# Text excerpt
When I was seven I dreamed of saving the world…
As Batman (my favourite), I’d escape from some dastardly trap, defeat the mad villain and defuse a doomsday device with only seconds to spare…
All the while billions of people watched my exploits on TV screens from the slums of Calcutta to the general assembly of the United Nations.
Back then my actions were more to do with selfishness than philanthropy.
Yes, I’d save the world, but it was really all about the fame, adulation – and the girl!
Of course, if I were to have the same day dream today, I’d hope my motives for taking action would be a little more selfless – rid the world of evil, avoid environmental distaster and generrally save my fellow human beings from living through a nuclear holocaust.
What’s weird is that this ‘save the world’ concept is now a phenomenon in marketing.
And it could work for you, whatever kind of business you’re in.
Become a cause hero, and make money from it
Here’s a recent example…
Jack Cator was a 16 year old kid who grew annoyed with his school for blocking music and games from his computer.
So he used a website route his activities through an overseas server. Now he and his friends could operate in a virtual private network (VPN).

# Data excerpts

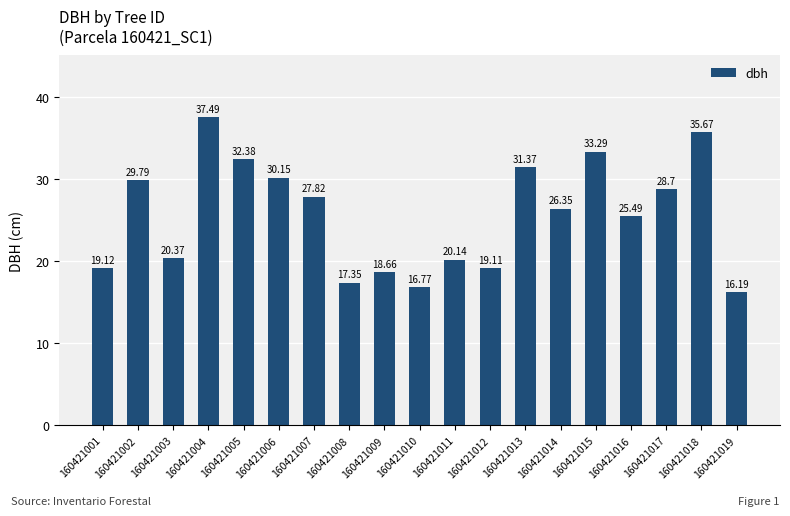

What is the change in value from 160421001 to 160421008?

-1.8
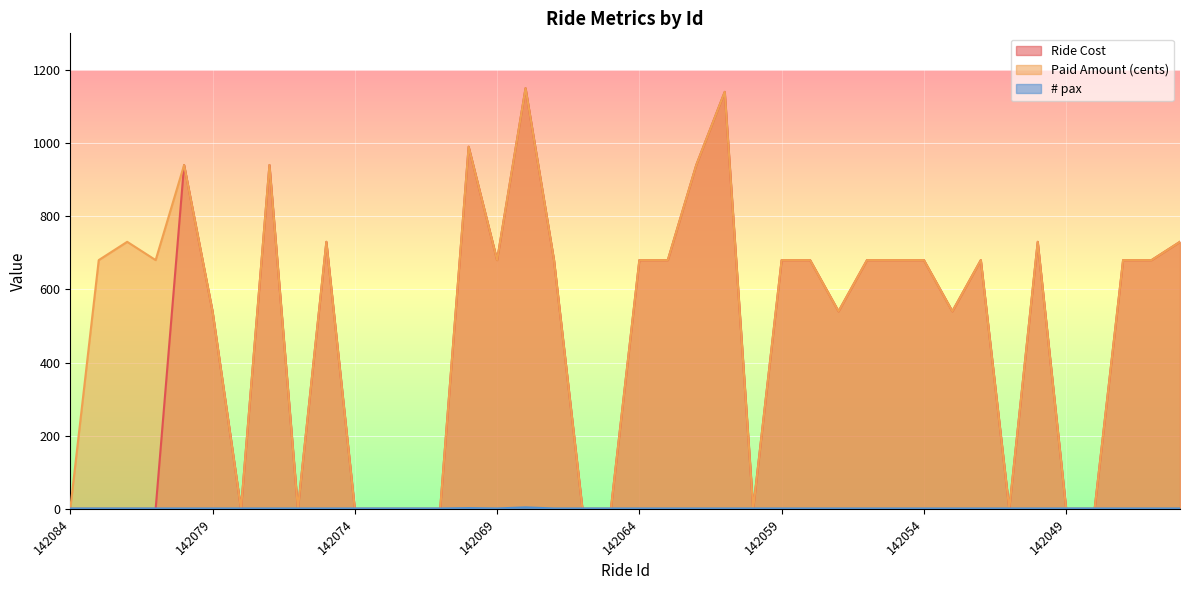

Where is Paid Amount (cents) nearest to the value 575?

142079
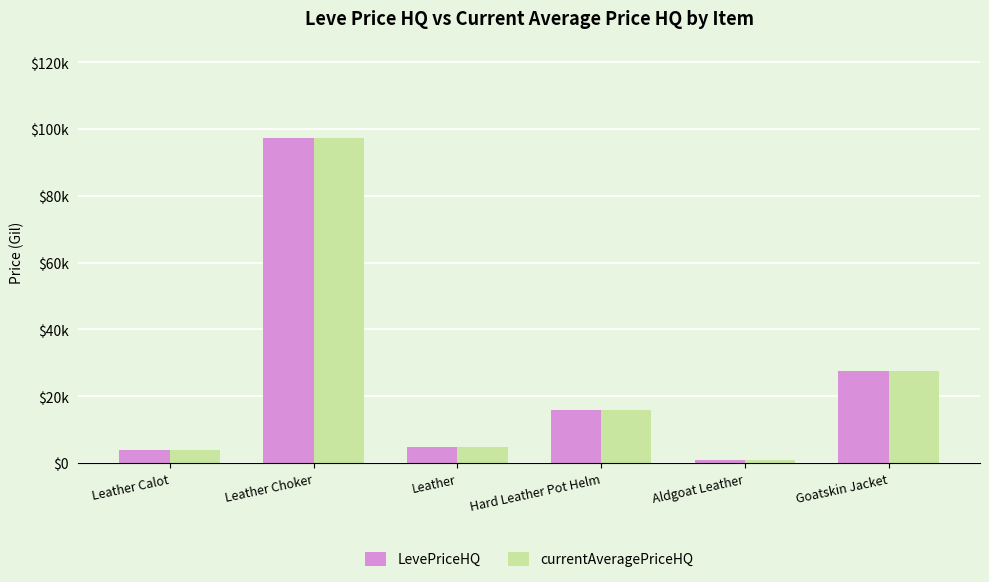

What is the value of the currentAveragePriceHQ bar at the 3rd from the left?

4730.0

# Problem 1
In the post on "save the world" marketing, why does the writer say their childhood dreams of saving the world had more to do with selfishness than philanthropy?
# Problem 2
From the post on "save the world" marketing, extract the stretch from "When I was seven" through "and the girl!".
# Problem 3
Translate this sentence from the post on "save the world" marketing into Spanish: "What's weird is that this 'save the world' concept is now a phenomenon in marketing."

# Response 1
Saving the world was really all about the fame, the adulation and the girl. The good of the world wasn't the point.

# Response 2
When I was seven I dreamed of saving the world…
As Batman (my favourite), I’d escape from some dastardly trap, defeat the mad villain and defuse a doomsday device with only seconds to spare…
All the while billions of people watched my exploits on TV screens from the slums of Calcutta to the general assembly of the United Nations.
Back then my actions were more to do with selfishness than philanthropy.
Yes, I’d save the world, but it was really all about the fame, adulation – and the girl!

# Response 3
Lo extraño es que este concepto de «salvar el mundo» es ahora un fenómeno en el marketing.